Episode 1 – | Review Score – 3/5
Episode 2 – | Review Score – 3/5
Episode 3 – | Review Score – 3/5
Episode 4 – | Review Score – 4/5
Episode 5 – | Review Score – 3.5/5
Episode 6 – | Review Score – 4/5
Episode 7 – | Review Score – 3.5/5
Episode 8 – | Review Score – 3.5/5
Episode 9 – | Review Score – 3/5
Episode 10 – | Review Score – 2.5/5
Episode 11 – | Review Score – 2.5/5
Episode 12 – | Review Score – 2/5
Episode 13 – | Review Score – 3.5/5
Episode 14 – | Review Score – 2.5/5
Episode 15 – | Review Score – 2/5
Episode 16 – | Review Score – 3/5
She Would Never Know could be a great romcom if it were 6 episodes shorter. While most Korean dramas work beautifully within its 16 episode structure, She Would Never Know slips up with a bloated run-time and a story that eventually runs out of ideas.
The story here revolves around the workplace romances and drama inside KLAR Cosmetics. Smart and successful Song-A works as a marketer and she brightens up the room every time she enters. With high aspirations of starting her own cosmetic brand, in secret she happens to be dating her boss, BM Jae-Shin.
However, Song-A’s junior and work colleague, Hyun-Seung, takes a fancy to Song-A and tries to win her own. It’s a simple concept in truth, but one that’s made a little more complicated than it first seems. As we soon find out, Jae-Shin is actually engaged to the Chairman’s daughter, Hyo-Joo – something Song-A is not aware of.

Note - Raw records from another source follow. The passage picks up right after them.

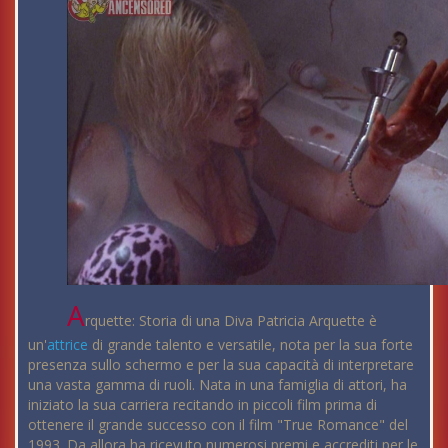
A
rquette: Storia di una Diva Patricia Arquette è
un'
attrice
di grande talento e versatile, nota per la sua forte
presenza sullo schermo e per la sua capacità di interpretare
una vasta gamma di ruoli. Nata in una famiglia di attori, ha
iniziato la sua carriera recitando in piccoli film prima di
ottenere il grande successo con il film "True Romance" del
1993. Da allora ha ricevuto numerosi premi e accrediti per le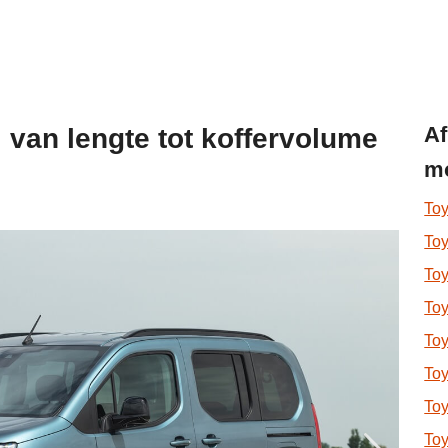
Af
: van lengte tot koffervolume
mo
Toy
Toy
To
Toy
Toy
To
To
To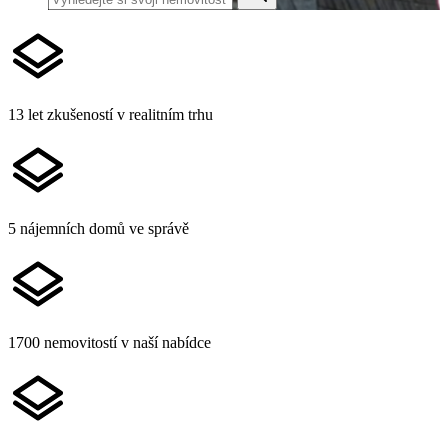
13 let zkušeností v realitním trhu
5 nájemních domů ve správě
1700 nemovitostí v naší nabídce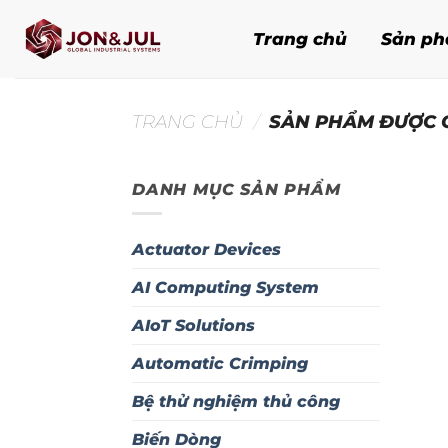
Bỏ
qua
Trang chủ
Sản p
nội
dung
TRANG CHỦ
/
SẢN PHẨM ĐƯỢC G
DANH MỤC SẢN PHẨM
Actuator Devices
AI Computing System
AIoT Solutions
Automatic Crimping
Bệ thử nghiệm thủ công
Biến Dòng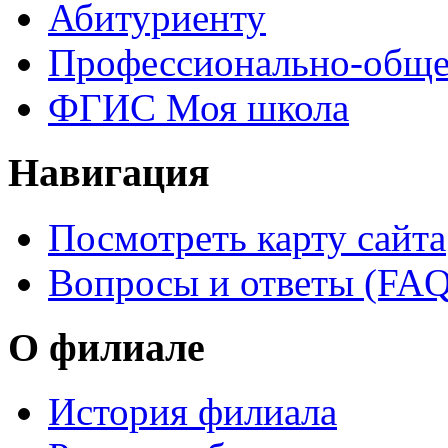
Абитуриенту
Профессионально-обще
ФГИС Моя школа
Навигация
Посмотреть карту сайта
Вопросы и ответы (FAQ
О филиале
История филиала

In predictable rom-com fashion, Hyun-Seung and Song-A start to grow closer together. The trouble is, the rest of the story doesn’t have enough substance to really progress and move beyond this central idea. Once the knots are untangled, the drama almost completely dissipates. This is made worse by the fact that the supporting characters and their stories are far more interesting than the central conflict.

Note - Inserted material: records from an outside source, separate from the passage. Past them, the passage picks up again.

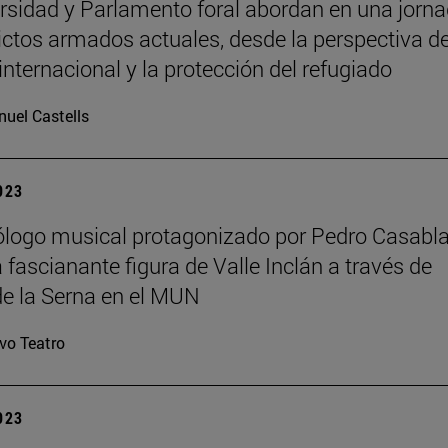
rsidad y Parlamento foral abordan en una jorn
lictos armados actuales, desde la perspectiva de
internacional y la protección del refugiado
uel Castells
2023
logo musical protagonizado por Pedro Casabl
 fascianante figura de Valle Inclán a través de
e la Serna en el MUN
vo Teatro
2023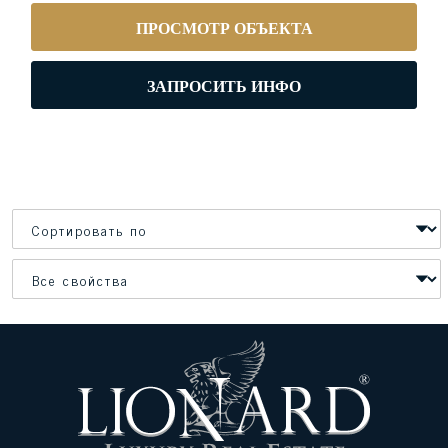
ПРОСМОТР ОБЪЕКТА
ЗАПРОСИТЬ ИНФО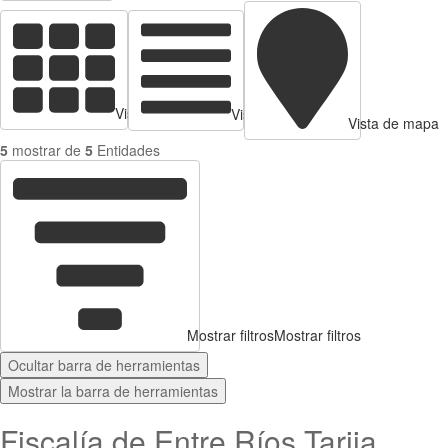
Vista de tarjetas
Vista de Tabla
Vista de mapa
5
mostrar de
5
Entidades
Mostrar filtros
Mostrar filtros
Ocultar barra de herramientas
Mostrar la barra de herramientas
Fiscalía de Entre Ríos Tarija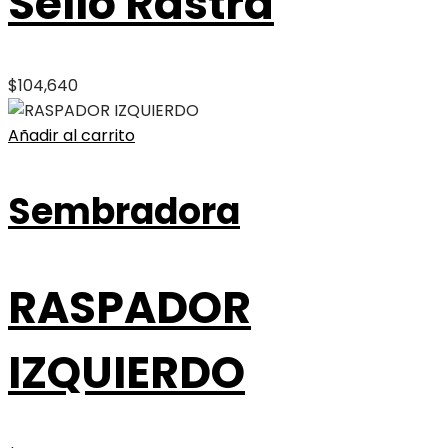
Sello Rastra
$
104,640
Añadir al carrito
Sembradora
RASPADOR
IZQUIERDO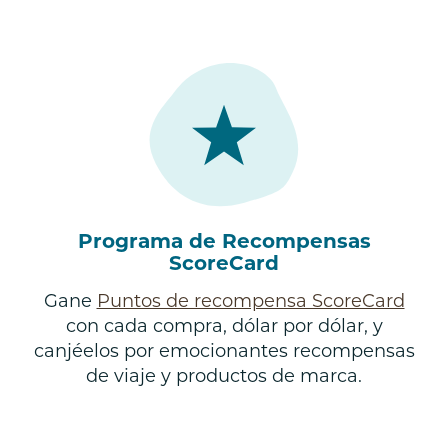
Programa de Recompensas
ScoreCard
Gane
Puntos de recompensa ScoreCard
con cada compra, dólar por dólar, y
canjéelos por emocionantes recompensas
de viaje y productos de marca.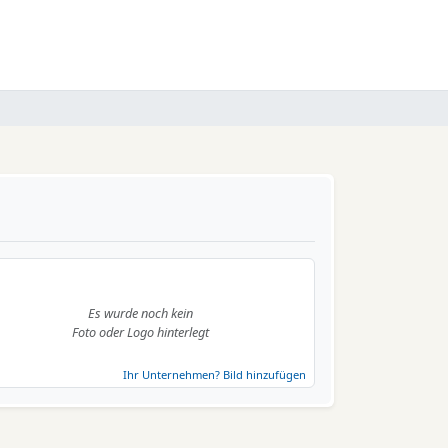
Es wurde noch kein
Foto oder Logo hinterlegt
Ihr Unternehmen? Bild hinzufügen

First up we have Hyun-Seung’s older sister Ji-Seung, who winds up getting involved with Hyo-Joo’s brother and Jae-Shin’s best friend, Jae-Woon. The pair have very little screen-time but their moments are fun and lighten the mood.
By comparison, you have younger sister Yeon-Seung, who’s married to quiet and reserved Woo-Hyun. Their marital issues are strained by the introduction of Chef Ryu, Woo-Hyun’s best friend.

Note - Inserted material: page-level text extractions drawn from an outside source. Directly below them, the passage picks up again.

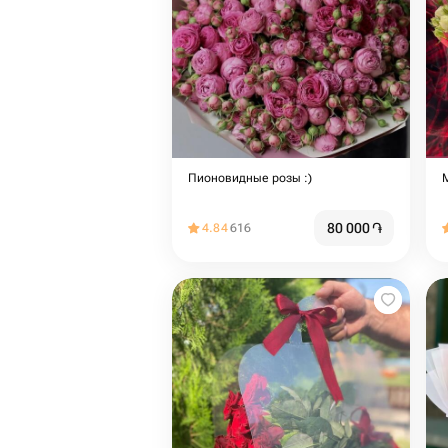
Пионовидные розы :)
80 000
֏
4.84
616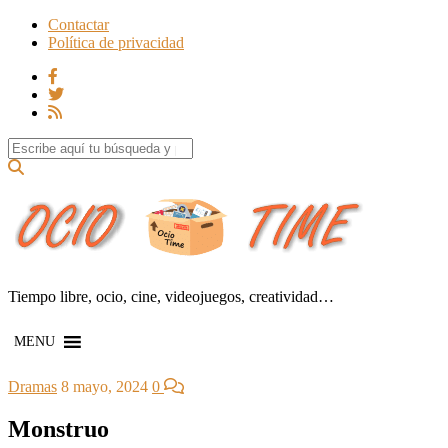
Contactar
Política de privacidad
Search for:
Tiempo libre, ocio, cine, videojuegos, creatividad…
MENU
Dramas
8 mayo, 2024
0
Monstruo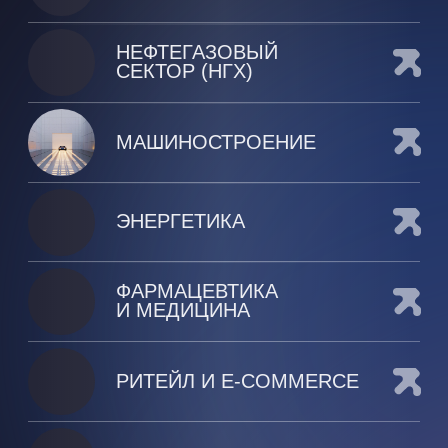
РАБОТА С ДАННЫМИ
Аудит и подготовка данных,
внедрение Data Governance,
построение Data Lakehouse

Both of these subplots have some nice moments but unfortunately find themselves relegated to the shadows for large stretches of the run-time. Instead, She Would Never Know valiantly continues to show Song-A and Hyun-Seung’s will/won’t they romance, complete with all the usual clichés one would expect from this genre.
Thankfully, the acting does go some way to diminish the issues felt here. Both Won Jin-A and Ro Woon put on a decent performance as the two leads while Ha Yoon-Kyung, who plays Yeon-Seung, is easily the stand-out. The range she exhibits during some of her emotionally charged scenes late on really help light up the otherwise dull shades filtered across this show.
Unfortunately this isn’t enough to shake off the shackles of mediocrity that hold She Would Never Know down. This series is so inoffensively bland that at times it’s easy to forget the brighter moments of the run-time.
The second half in particular, from around episode 10 onwards, slows the pace to such a degree that many people will inevitably fast forward through until the drama picks up. Unfortunately, it never does.
There’s just enough here to stick with until the end, with a finale does wrap up all the loose ends, but the ride to get there is far more of a slog than it needs to be.
She Would Never Know is a show that could have been great. There’s certainly a lot of potential here but it’s squandered in a story too compact for the usual 16 episode format.
The result then is one of 2021’s most inoffensively bland Korean dramas. She Would Never Know is not a bad show but it’s not a particularly good one either, leaving things with an indifferent shrug rather than a rapturous string of applause.